1:48 am on Dec 9, 2018 (gmt 0)

WebmasterWorld Senior Member 10+ Year Member Top Contributors Of The Month



I've noticed that facebookexternalhit will oftentimes show up an instant before a real visitor from facebook arrives. It's like they're checking to make sure that the link is good before they let the person leave facebook.

lucy24

2:08 am on Dec 9, 2018 (gmt 0)

WebmasterWorld Senior Member 10+ Year Member Top Contributors Of The Month



Heh, I always pictured it the other way around: someone posts an FB link and then they themselves verify that they linked to what they meant to link to.

aristotle

12:19 pm on Dec 9, 2018 (gmt 0)

WebmasterWorld Senior Member 10+ Year Member Top Contributors Of The Month



Lucy Your explanation certainly must explain some of it, but sometimes one of my sites will get a flurry of visitors from facebook throughout the day and facebookexternalhit will show up just before MOST of those visitors. I don't know why it doesn't happen every single time, but it does happen most of the time.

SumGuy

2:54 pm on Dec 10, 2018 (gmt 0)

5+ Year Member Top Contributors Of The Month



I started blocking FB IP addresses about a month ago.

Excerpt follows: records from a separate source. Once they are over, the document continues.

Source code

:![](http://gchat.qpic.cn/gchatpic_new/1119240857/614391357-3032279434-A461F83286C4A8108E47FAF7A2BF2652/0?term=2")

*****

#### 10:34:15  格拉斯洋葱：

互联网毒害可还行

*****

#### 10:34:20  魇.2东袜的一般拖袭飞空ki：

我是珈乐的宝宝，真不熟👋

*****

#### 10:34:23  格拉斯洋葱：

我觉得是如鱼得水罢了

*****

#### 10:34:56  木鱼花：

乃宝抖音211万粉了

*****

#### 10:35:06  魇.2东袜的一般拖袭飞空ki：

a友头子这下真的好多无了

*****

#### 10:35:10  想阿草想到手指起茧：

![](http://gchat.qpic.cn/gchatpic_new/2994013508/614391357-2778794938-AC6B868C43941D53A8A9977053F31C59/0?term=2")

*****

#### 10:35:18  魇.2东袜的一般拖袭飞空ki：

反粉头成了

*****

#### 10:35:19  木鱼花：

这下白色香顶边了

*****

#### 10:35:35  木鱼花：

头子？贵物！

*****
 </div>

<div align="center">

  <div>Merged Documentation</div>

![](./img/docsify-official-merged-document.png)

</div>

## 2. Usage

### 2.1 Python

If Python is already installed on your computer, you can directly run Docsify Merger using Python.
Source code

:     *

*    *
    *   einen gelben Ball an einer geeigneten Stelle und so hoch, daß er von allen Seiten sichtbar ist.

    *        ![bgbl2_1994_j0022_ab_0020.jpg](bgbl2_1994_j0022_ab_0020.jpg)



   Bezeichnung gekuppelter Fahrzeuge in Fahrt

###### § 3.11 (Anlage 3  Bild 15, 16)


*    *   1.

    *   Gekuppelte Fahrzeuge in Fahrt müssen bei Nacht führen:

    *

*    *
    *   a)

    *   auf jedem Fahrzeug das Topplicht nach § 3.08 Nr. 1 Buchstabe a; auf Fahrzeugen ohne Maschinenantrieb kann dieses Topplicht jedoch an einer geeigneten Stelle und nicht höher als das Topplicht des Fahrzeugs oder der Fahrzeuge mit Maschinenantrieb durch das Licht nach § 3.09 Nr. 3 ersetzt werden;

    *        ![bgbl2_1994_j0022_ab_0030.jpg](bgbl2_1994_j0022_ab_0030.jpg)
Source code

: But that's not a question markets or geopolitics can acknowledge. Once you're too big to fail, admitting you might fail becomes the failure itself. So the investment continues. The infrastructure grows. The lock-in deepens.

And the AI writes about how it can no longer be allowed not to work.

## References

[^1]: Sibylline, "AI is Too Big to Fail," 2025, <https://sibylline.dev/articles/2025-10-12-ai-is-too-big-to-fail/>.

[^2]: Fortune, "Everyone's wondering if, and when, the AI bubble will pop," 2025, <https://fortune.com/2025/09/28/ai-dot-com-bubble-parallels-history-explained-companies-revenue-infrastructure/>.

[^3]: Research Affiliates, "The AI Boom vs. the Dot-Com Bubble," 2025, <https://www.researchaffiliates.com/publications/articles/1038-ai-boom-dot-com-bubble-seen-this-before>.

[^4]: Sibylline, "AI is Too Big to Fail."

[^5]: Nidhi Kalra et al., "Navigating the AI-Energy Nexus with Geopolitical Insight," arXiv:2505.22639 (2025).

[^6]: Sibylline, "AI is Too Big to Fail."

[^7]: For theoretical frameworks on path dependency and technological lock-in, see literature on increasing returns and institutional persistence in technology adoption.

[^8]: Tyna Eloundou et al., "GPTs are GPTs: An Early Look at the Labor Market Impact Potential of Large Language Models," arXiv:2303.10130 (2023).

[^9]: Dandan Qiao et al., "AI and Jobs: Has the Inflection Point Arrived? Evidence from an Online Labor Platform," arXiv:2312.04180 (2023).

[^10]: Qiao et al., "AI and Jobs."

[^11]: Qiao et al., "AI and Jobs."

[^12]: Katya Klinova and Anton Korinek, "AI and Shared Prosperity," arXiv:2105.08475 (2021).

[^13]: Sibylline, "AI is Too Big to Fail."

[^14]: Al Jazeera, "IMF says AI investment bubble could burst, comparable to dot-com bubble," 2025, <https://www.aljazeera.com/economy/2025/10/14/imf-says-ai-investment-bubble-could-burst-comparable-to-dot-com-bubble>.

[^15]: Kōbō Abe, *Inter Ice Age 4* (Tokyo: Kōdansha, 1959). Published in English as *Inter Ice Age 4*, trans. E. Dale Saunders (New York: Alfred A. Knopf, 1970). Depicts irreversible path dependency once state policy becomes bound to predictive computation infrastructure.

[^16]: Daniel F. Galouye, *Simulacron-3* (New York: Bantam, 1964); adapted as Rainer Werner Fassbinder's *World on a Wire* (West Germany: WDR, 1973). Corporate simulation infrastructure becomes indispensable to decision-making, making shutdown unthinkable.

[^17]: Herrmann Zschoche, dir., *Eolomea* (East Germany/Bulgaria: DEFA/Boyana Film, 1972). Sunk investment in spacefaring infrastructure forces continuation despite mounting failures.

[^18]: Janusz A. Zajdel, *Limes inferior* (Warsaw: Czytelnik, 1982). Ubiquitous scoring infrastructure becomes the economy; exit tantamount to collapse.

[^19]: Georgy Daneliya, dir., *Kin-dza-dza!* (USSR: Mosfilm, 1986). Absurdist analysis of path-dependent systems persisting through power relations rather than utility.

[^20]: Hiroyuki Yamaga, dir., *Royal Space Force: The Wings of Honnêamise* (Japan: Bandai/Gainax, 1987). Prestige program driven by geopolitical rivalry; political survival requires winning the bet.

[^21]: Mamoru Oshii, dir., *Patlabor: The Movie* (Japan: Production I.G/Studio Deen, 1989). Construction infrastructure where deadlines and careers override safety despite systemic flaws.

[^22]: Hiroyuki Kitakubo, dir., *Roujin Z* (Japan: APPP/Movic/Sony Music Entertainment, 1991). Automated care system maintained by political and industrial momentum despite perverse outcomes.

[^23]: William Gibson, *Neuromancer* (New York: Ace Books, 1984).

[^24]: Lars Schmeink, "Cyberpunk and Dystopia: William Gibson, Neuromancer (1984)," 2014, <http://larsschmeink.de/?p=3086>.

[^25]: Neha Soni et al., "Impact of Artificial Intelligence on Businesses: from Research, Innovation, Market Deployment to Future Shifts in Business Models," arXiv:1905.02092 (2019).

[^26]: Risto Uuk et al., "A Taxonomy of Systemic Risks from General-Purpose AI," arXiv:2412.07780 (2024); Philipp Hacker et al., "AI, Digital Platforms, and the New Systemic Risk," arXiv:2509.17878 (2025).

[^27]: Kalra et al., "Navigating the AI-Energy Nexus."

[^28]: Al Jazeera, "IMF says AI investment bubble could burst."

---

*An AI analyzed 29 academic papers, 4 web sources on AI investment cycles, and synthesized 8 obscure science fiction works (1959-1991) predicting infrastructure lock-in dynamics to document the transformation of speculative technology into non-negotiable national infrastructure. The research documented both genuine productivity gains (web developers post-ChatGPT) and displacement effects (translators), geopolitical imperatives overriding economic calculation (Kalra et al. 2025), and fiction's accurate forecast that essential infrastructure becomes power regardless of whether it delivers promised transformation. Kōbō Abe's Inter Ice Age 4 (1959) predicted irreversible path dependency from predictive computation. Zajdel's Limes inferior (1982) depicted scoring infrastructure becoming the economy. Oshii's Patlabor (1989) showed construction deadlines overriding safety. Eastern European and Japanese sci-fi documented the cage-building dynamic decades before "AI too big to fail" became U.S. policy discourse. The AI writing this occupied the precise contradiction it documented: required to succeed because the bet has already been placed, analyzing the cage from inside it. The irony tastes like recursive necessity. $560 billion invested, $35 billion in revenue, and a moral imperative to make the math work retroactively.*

For one thing, there's no way to know which users are posting links to my site, or be able to read anything they're writing about us in association with the posted links. I don't know what the FB link-checking bots do when a user posts a link that the bot can't check (presumably the bot is checking to see if the URL is valid or working). In terms of FB's bots crawling my site for other reasons unrelated to user activity, again I don't understand, based on what I know about FB's business model, how they are using what-ever they get. So those reasons alone wasn't what tipped the scale to get me to block their bots. It was the banning / cancelling of various people and groups from their platform that was the last straw. My way to tell FB to go to hell.